■ **AIM OF THE TASK**
Please convert the text lines of the data below into a JSON list of strings, one string per line, skipping blank lines and leaving out the pictures.

#### DATA SHOWN ####

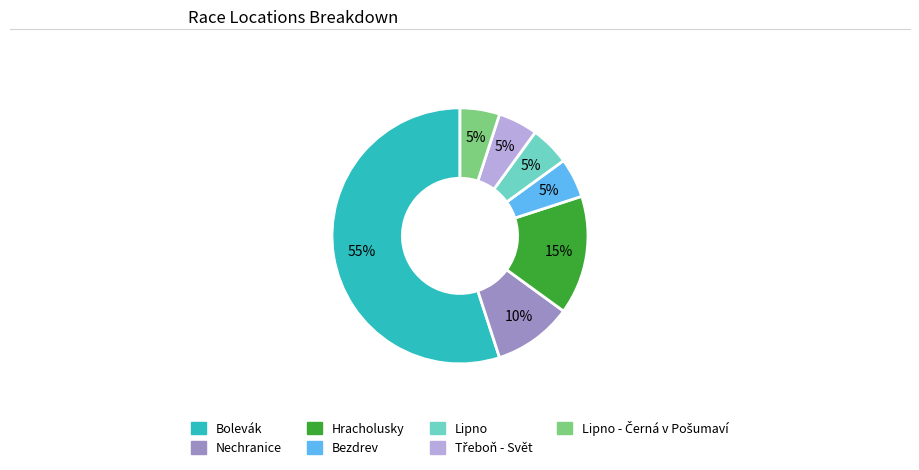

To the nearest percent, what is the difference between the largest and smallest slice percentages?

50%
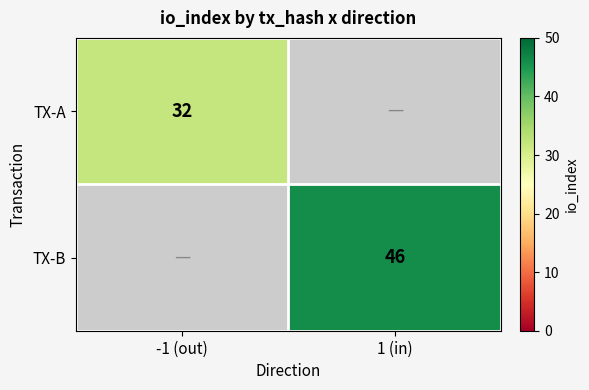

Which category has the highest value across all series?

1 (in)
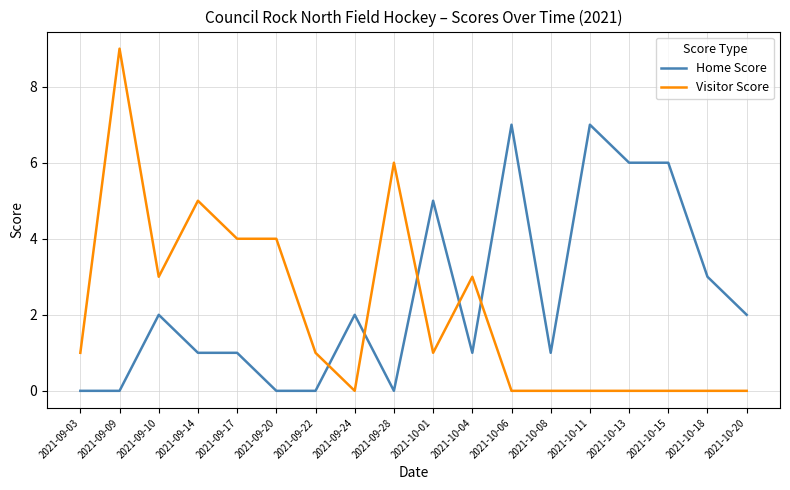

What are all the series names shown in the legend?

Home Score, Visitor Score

####

■ **RESPONSE AREA**
[
  "To the nearest percent, what is the difference between the largest and smallest slice percentages?",
  "50%",
  "Which category has the highest value across all series?",
  "1 (in)",
  "What are all the series names shown in the legend?",
  "Home Score, Visitor Score"
]